YOUR GOAL:
No pictures should appear in the copy; otherwise retype the entries exactly.

MATERIAL PROVIDED:
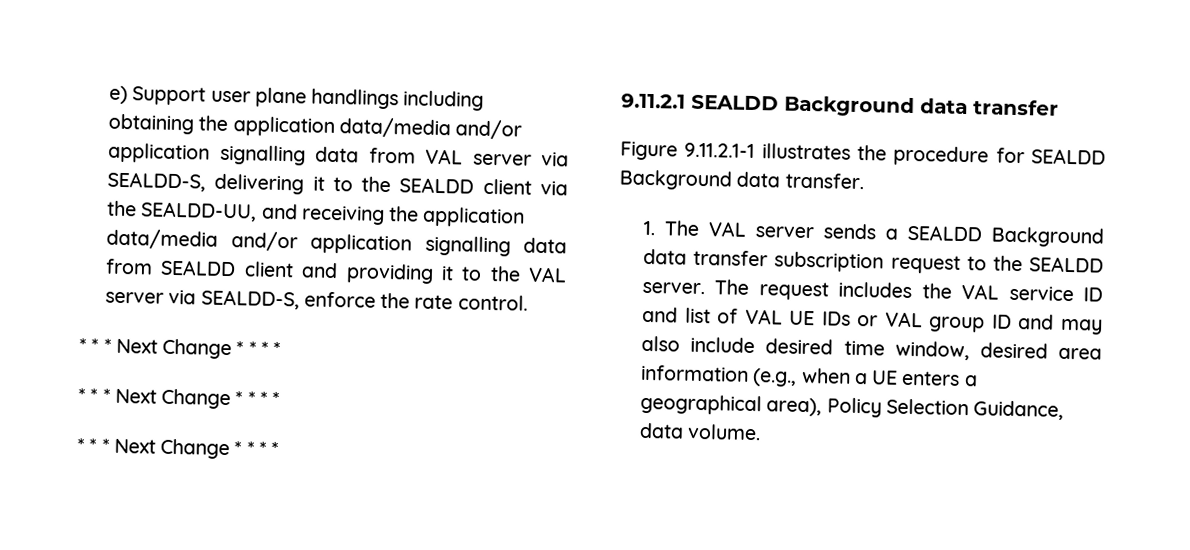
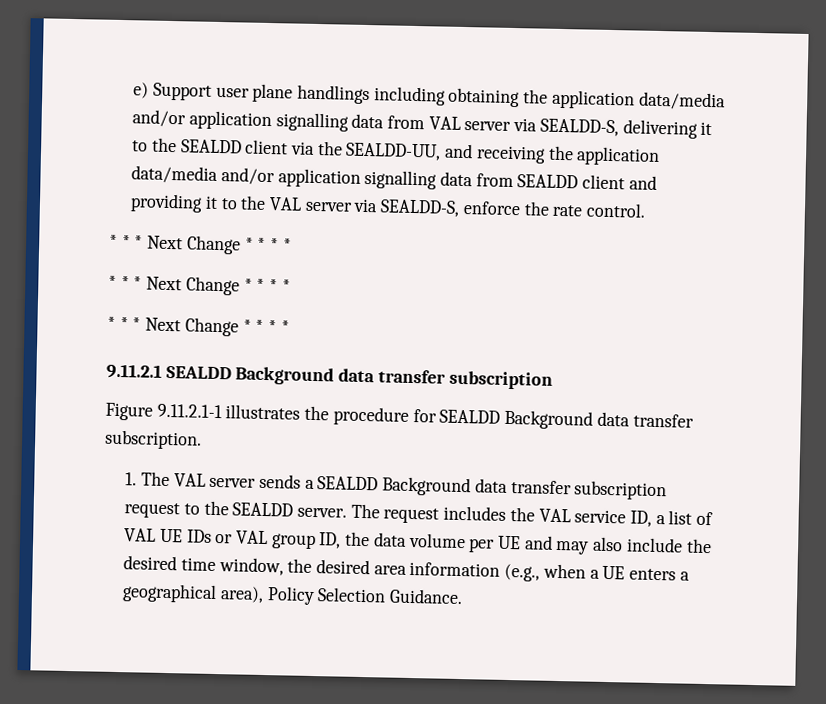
(1059, 107) none -> [448,370,553,390] subscription
[784,172,864,190] transfer. -> [632,413,694,428] [104,429,202,450] transfer subscription.
[1083,287,1103,302] [642,306,679,323] ID and -> [630,510,666,527] ID, a
[991,314,1012,329] ID -> [318,531,522,553] ID, the data volume per UE
(756, 345) none -> [685,538,712,554] the
(970, 350) none -> [287,558,313,573] the
[973,400,1065,420] [639,422,762,441] Guidance, data volume. -> [388,588,463,605] Guidance.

EXERCISE RESULT:
(1059, 107) none -> [448,370,553,390] subscription
[784,172,864,190] transfer. -> [632,413,694,428] [104,429,202,450] transfer subscription.
[1083,287,1103,302] [642,306,679,323] ID and -> [630,510,666,527] ID, a
[991,314,1012,329] ID -> [318,531,522,553] ID, the data volume per UE
(756, 345) none -> [685,538,712,554] the
(970, 350) none -> [287,558,313,573] the
[973,400,1065,420] [639,422,762,441] Guidance, data volume. -> [388,588,463,605] Guidance.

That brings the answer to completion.